Load-induced Changes in Glenohumeral Translation in Patients With Rotator Cuff Tear (LiTrans)

April 10, 2024 updated by: University Hospital, Basel, Switzerland

LiTrans - Influence of Additional Weight Carrying on Load-induced Changes in Glenohumeral Translation in Patients With Rotator Cuff Tear - a Translational Approach

The study is to investigate the dose-response relationship between load-induced muscle activation (liMA) and load-induced glenohumeral translation (liTr) in patients with rotator cuff tears and asymptomatic control subjects.

Furthermore the study is to investigate the in vivo dose-response relationship between additional weight and glenohumeral translation, to understand the biological variation in liTr, the influence of disease pathology on the liTr, the potential compensation by muscle activation and muscle size, and the influence of liTr on patient outcomes.

Study Overview

Detailed Description

This project is to test the overall hypothesis that rotator cuff tear affects glenohumeral translation and that this functional instability depends on additional load applied, on anatomical and morphological variations, and on type and severity of the injury. The study is to investigate the dose-response relationship between load-induced muscle activation (liMA) and load-induced glenohumeral translation (liTr) in patients with rotator cuff tears and asymptomatic control subjects.

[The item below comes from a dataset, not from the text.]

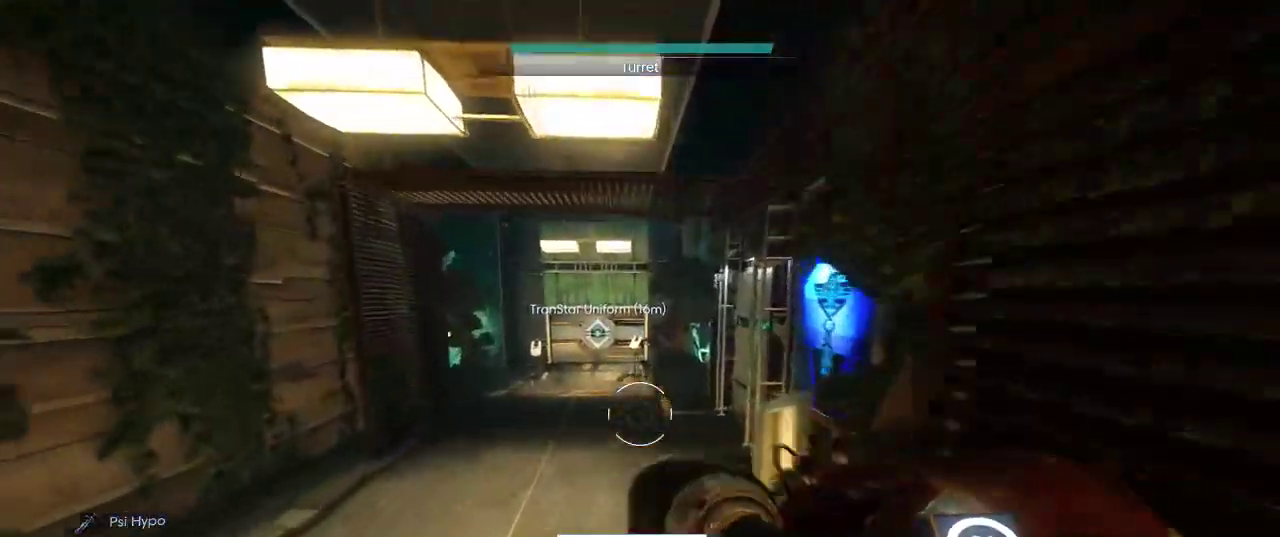
{"keys": ["shift", "w"], "mouse": [], "events": []}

Furthermore the study is to investigate the in vivo dose-response relationship between additional weight and glenohumeral translation, to understand the biological variation in liTr, the influence of disease pathology on the liTr, the potential compensation by muscle activation and muscle size, and the influence of liTr on patient outcomes.

This study entails cross-sectional experimental multimodal (clinical, biomechanical, radiological) data collection with multiple conditions and a control group.

Study Type

Interventional

Enrollment (Actual)

75

Phase

  • Not Applicable

Contacts and Locations

This section provides the contact details for those conducting the study, and information on where this study is being conducted.

Study Locations

      • Basel, Switzerland, 4031
        • Department of Orthopaedics and Traumatology, University Hospital Basel

Participation Criteria

Researchers look for people who fit a certain description, called eligibility criteria. Some examples of these criteria are a person's general health condition or prior treatments.

Eligibility Criteria

Ages Eligible for Study

20 years to 85 years (Adult, Older Adult)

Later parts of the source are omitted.